RI has been reporting on Krueger’s bill since it became public in 2015.
Krueger spoke at our 2015 RI Americas conference on her bill. I think few took it seriously at the time. But Krueger is a determined character, and she is making a lot of waves now! The influence on New York City Comptroller Stringer looks clear. Just last month, RI was reporting that Stringer would propose ways to de-carbonize the five New York City Pension Fund portfolios
The latest declaration of full fossil fuel divestment in five years is a major move on from that position!
Will DiNapoli respond to Krueger’s Bill with a statement to divest in five?

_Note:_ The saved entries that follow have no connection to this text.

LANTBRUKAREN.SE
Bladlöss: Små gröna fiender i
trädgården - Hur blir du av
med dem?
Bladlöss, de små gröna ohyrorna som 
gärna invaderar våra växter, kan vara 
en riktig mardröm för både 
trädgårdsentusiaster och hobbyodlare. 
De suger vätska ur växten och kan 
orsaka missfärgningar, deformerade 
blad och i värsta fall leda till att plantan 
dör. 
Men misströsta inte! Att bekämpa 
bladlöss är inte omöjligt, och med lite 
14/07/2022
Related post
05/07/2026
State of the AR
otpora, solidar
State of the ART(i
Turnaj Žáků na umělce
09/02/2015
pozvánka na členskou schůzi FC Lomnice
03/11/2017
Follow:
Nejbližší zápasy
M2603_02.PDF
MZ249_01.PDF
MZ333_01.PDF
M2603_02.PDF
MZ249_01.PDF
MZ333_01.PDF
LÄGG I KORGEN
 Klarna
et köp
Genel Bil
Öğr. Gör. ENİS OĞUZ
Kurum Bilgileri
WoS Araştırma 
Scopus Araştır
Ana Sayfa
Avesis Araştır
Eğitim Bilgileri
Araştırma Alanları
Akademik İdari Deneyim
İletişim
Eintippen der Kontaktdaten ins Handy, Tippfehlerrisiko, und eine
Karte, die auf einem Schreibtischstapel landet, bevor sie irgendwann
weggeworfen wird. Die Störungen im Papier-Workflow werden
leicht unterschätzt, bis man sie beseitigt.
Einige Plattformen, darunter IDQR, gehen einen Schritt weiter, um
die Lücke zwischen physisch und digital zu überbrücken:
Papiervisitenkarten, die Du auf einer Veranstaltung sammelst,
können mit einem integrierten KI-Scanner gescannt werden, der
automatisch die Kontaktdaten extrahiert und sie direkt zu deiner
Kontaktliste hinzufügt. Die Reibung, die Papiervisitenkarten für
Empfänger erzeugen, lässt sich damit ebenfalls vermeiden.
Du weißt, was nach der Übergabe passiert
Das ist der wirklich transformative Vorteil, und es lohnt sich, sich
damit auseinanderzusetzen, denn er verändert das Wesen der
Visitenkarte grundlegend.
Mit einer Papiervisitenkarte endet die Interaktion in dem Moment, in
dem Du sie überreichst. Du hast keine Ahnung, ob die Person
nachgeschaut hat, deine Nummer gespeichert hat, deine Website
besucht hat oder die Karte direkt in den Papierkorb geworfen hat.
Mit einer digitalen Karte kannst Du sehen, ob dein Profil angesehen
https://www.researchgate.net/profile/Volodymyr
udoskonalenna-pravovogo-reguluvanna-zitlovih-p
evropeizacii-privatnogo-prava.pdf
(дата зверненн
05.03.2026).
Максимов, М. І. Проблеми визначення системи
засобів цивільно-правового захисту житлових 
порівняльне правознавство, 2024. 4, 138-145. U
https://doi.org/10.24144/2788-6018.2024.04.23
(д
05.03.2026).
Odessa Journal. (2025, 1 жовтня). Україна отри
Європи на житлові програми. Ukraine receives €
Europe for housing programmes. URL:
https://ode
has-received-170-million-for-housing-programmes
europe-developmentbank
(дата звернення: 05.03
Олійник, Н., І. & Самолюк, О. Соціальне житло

Maybe, although he recently said the fund had “no immediate plans to divest our energy holdings”. State Governor Andrew Cuomo has called for the Common Fund to develop a plan to “de-carbonize” its portfolio. Cuomo said he and DiNapoli would work together to create an advisory committee of “financial, economic, scientific, business and workforce representatives” to develop a de-carbonization roadmap and “send a strong message to the financial markets that major investors, including New York State, are fully and aggressively committed to a carbon-free, clean energy future.”
The fund has already invested $2bn in a low-carbon index with Goldman Sachs and in March 2017 NY Common said it would evaluate all of its external managers on ESG grounds.
Either way, it’s all eyes now on the State Common Fund as to how it will respond to its sister City pension funds divestment timeline.